Ayae lay there. Her neck was bent at a strange angle, and the ground was black with soot, but it was her eyes, her brown eyes, that appeared to linger on him, to ask him why he hadn’t been there with her.
Not far from her lay soldiers. There was no common uniform to suggest that a certain force had attacked, but Zaifyr saw the black-and-red armour of the First Queen of Ooila, and the mix of styles and type, from leather, to plate, to chain, that typified mercenaries. Many he didn’t recognize, but the scarred-faced white man next to a black woman was familiar. Captain Kal Essa, of the Brotherhood. He had been at Mireea. His spiked mace was broken, and it appeared that the Ooilan soldier had tried to protect him after it shattered, but to no avail. Just beyond them lay Aned Heast, his head split open. Another man, a man in the clothes of a tribesman from the Plateau, lay dead behind him.
Zaifyr’s numbness grew as Aela Ren led him through the carnage of dead soldiers. He carried Zaifyr to a gathering of men and women at the front of the cathedral, where the doors were broken. There, he could hear voices, but the words made little sense to him. He closed his eyes, expecting it to be the voices of the dead, of the people he knew, but he was startled to realized that it was not.
He could no longer hear the dead.
‘Se’Saera,’ Ren said, as the two drew closer to her. ‘He is here.’
Neither could he feel the god’s presence digging into his skin.
‘It’s over,’ she said. ‘The battle has been won and lost. There are a few loose ends. A witch, a few soldiers. Nothing important.’ Behind her, Zaifyr could see his sister, Aelyn. She had fallen to her knees beside Eidan’s body. ‘All my enemies are dead but for you, Qian. You are all that lives.’
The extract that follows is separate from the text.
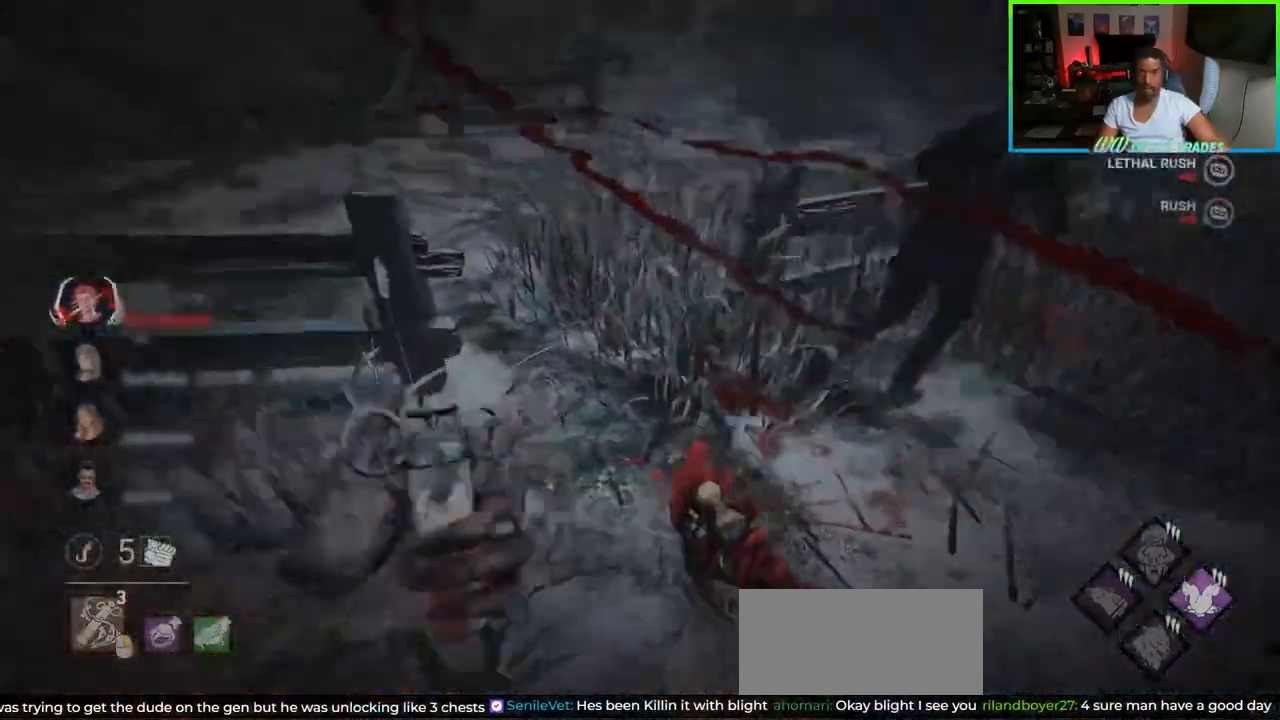
{"keys": ["shift", "w"], "mouse": [], "events": [[133, "d", "down"], [250, "d", "up"]]}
An old Saan warrior carried a body up the stairs and laid it out, next to Eidan. Tinh Tu. The Saan muttered to himself over her, then kicked her. The movement caught Aelyn’s attention and she rose, suddenly angry, but was stopped by another man Zaifyr knew, the saboteur Bueralan. His tattooed arm reached out and fell onto her shoulder. Behind him, crouched a tall, thin figure in a hooded cloak. ‘Get out of here, Dvir,’ Bueralan Le said. ‘Before she kills you.’
Aelyn jerked out of his grasp and turned to Se’Saera. ‘What are you going do with my last brother?’ she asked.